* _TEXTO PROPORCIONADO_
***
Resulta que México fabricó 4.09 millones de autos en 2025, lo que suena impresionante hasta que te das cuenta de que China produce 32 millones como si fuera una competencia de tamales en diciembre. El país cayó del quinto al séptimo lugar mundial, permitiendo que Alemania —con sus 4.15 millones de unidades— lo rebasara por la derecha como en Autobahn sin límite de velocidad.
La caída de 2.6% respecto a 2024 tiene explicaciones más variadas que excusas de estudiante sin tarea: escasez de semiconductores que hizo parecer a los chips más codiciados que boletos de Bad Bunny, desaceleración del mercado estadounidense porque allá prefieren arreglar su Ford 1997 antes que comprar uno nuevo, y tensiones comerciales que pusieron nerviosos a los ejecutivos automotrices como si fueran a reprobar economía. Mientras tanto, China sigue produciendo vehículos con la misma velocidad con que preparamos café instantáneo un lunes por la mañana.
***
* _DATOS DISPONIBLES_

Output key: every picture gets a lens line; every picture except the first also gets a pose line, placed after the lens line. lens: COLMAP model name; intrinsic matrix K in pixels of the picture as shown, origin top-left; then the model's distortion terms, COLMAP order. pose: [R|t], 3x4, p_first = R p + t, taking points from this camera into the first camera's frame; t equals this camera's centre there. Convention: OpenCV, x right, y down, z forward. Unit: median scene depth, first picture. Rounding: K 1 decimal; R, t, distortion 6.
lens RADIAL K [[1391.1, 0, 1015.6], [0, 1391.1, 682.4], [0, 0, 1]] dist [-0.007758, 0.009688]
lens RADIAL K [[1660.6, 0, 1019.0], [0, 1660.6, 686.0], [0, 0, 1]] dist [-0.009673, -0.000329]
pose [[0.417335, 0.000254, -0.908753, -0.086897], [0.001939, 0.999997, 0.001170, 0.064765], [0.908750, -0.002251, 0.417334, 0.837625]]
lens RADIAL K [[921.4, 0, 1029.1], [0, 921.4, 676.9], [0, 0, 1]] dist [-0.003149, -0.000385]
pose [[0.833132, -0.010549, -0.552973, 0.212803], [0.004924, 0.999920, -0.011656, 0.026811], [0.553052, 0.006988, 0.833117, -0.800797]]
***
* _TAREA ASIGNADA A_
Por favor, reproduce el fragmento del texto sobre la producción automotriz de México que empieza con "La caída de" y sigue hasta "por la mañana.".
* _TAREA ASIGNADA B_
Según el texto sobre la producción automotriz de México, ¿cuántas unidades fabricó Alemania?
Los registros son material aparte del texto.

* _SOLUCIÓN PROPUESTA A_
La caída de 2.6% respecto a 2024 tiene explicaciones más variadas que excusas de estudiante sin tarea: escasez de semiconductores que hizo parecer a los chips más codiciados que boletos de Bad Bunny, desaceleración del mercado estadounidense porque allá prefieren arreglar su Ford 1997 antes que comprar uno nuevo, y tensiones comerciales que pusieron nerviosos a los ejecutivos automotrices como si fueran a reprobar economía. Mientras tanto, China sigue produciendo vehículos con la misma velocidad con que preparamos café instantáneo un lunes por la mañana.

* _SOLUCIÓN PROPUESTA B_
4.15 millones de unidades.